→ Exercise 1:
Return the stretch from "test_audio_path_pl = 'data_to_test/test_pl/test_audio_pl.wav'" through "test_obj_pl = ChatterChopper(test_audio_path_pl)" in the ChatterChop package text, word for word.
→ Exercise 2:
Substitute "Other Names" for "Alternative Names" in the stored data rows, from the line containing "Search Research Projects" through the end of the rows, and return only those lines with all else unchanged. Leave out the pictures.

→ Text passage:
*** Begin section ***

Package designed for word-level audio segmentation. It combines two techniques, Whisper Transcription and PyTorch forced alignment. Prepared based on the utilities I needed for my research.
ToDo: Install using pip
pip install chatterchop
Alternatively,
- Clone the repo:
git clone https://github.com/najdamikolaj00/ChatterChop.git
- Navigate to the repo:
cd chatterchop
- Install the repo:
pip3 install .
[
test_audio_eng.mp4
THE_0.mp4
BLUE_1.mp4
SPOT_2.mp4
and so on... audio source: Walden, Patrick R (2020), “Perceptual Voice Qualities Database (PVQD)”, Mendeley Data, V1, doi: 10.17632/9dz247gnyb.1
|-- chatterchop/
| |-- tutorial/
| | |-- ChatterChop.py
from chatterchop.ChatterChopper import ChatterChopper
# Polish example: Create an object with a path to audio, and provide a path to the output directory to save segmented samples.
test_audio_path_pl = 'data_to_test/test_pl/test_audio_pl.wav'
output_dir_pl = 'data_to_test/test_pl/test_split_pl'
test_obj_pl = ChatterChopper(test_audio_path_pl)
test_obj_pl.chop_chatter()

*** End section ***

Stored data
*** Begin section ***

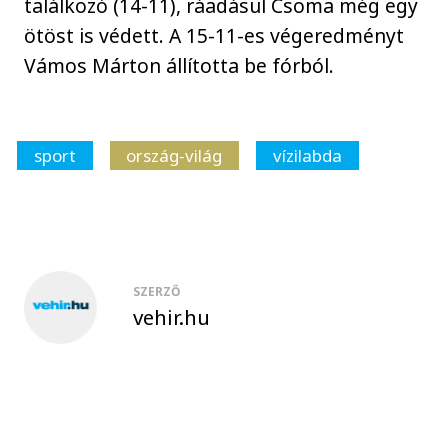
találkozó (14-11), ráadásul Csoma még egy
ötöst is védett. A 15-11-es végeredményt
Vámos Márton állította be fórból.
sport
ország-világ
vízilabda
SZERZŐ
vehir.hu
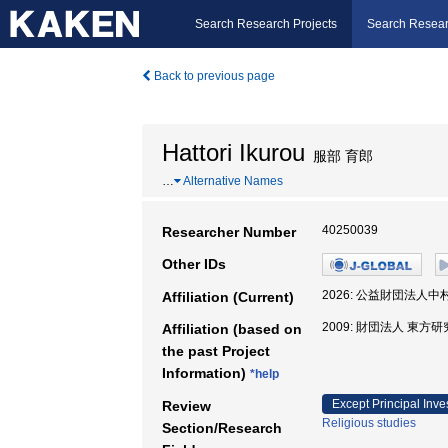
Search Research Projects
Search Resear
Back to previous page
Hattori Ikurou
服部 育郎
…
Alternative Names
40250039
Researcher Number
Other IDs
2026: 公益財団法人
Affiliation (Current)
2009: 財団法人 東方研
Affiliation (based on
the past Project
Information)
*help
Except Principal Inve
Review
Religious studies
Section/Research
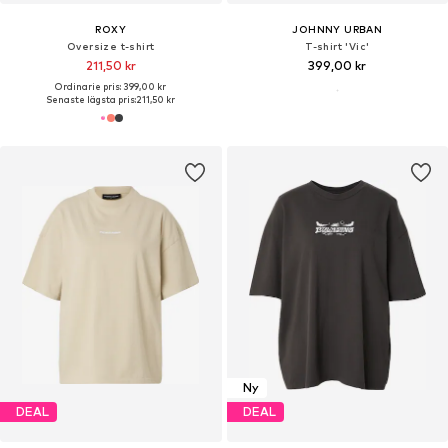
ROXY
JOHNNY URBAN
Oversize t-shirt
T-shirt 'Vic'
211,50 kr
399,00 kr
Ordinarie pris: 399,00 kr
Senaste lägsta pris:
211,50 kr
Ny
DEAL
DEAL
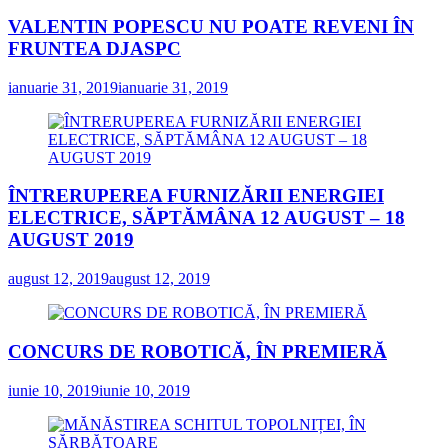
VALENTIN POPESCU NU POATE REVENI ÎN
FRUNTEA DJASPC
ianuarie 31, 2019
ianuarie 31, 2019
ÎNTRERUPEREA FURNIZĂRII ENERGIEI
ELECTRICE, SĂPTĂMÂNA 12 AUGUST – 18
AUGUST 2019
august 12, 2019
august 12, 2019
CONCURS DE ROBOTICĂ, ÎN PREMIERĂ
iunie 10, 2019
iunie 10, 2019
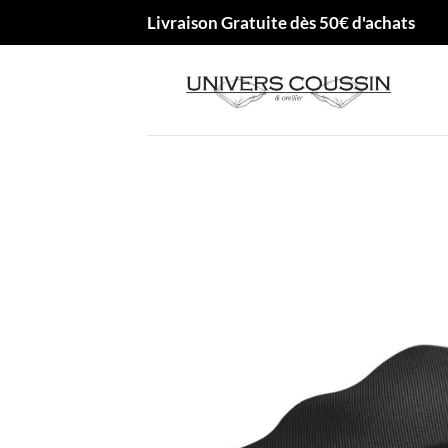
Passer
Livraison Gratuite dès 50€ d'achats
au
contenu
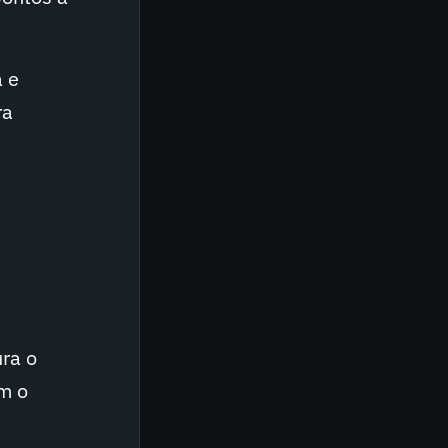
a e
ra
ra o
em o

*** End section ***

→ Task answer 1:
test_audio_path_pl = 'data_to_test/test_pl/test_audio_pl.wav'
output_dir_pl = 'data_to_test/test_pl/test_split_pl'
test_obj_pl = ChatterChopper(test_audio_path_pl)

→ Task answer 2:
Search Research Projects
Search Resear
Back to previous page
Hattori Ikurou
服部 育郎
…
Other Names
40250039
Researcher Number
Other IDs
2026: 公益財団法人
Affiliation (Current)
2009: 財団法人 東方研
Affiliation (based on
the past Project
Information)
*help
Except Principal Inve
Review
Religious studies
Section/Research
ROXY
JOHNNY URBAN
Oversize t-shirt
T-shirt 'Vic'
211,50 kr
399,00 kr
Ordinarie pris: 399,00 kr
Senaste lägsta pris:
211,50 kr
Ny
DEAL
DEAL
VALENTIN POPESCU NU POATE REVENI ÎN
FRUNTEA DJASPC
ianuarie 31, 2019
ianuarie 31, 2019
ÎNTRERUPEREA FURNIZĂRII ENERGIEI
ELECTRICE, SĂPTĂMÂNA 12 AUGUST – 18
AUGUST 2019
august 12, 2019
august 12, 2019
CONCURS DE ROBOTICĂ, ÎN PREMIERĂ
iunie 10, 2019
iunie 10, 2019
Passer
Livraison Gratuite dès 50€ d'achats
au
contenu
a e
ra
ra o
em o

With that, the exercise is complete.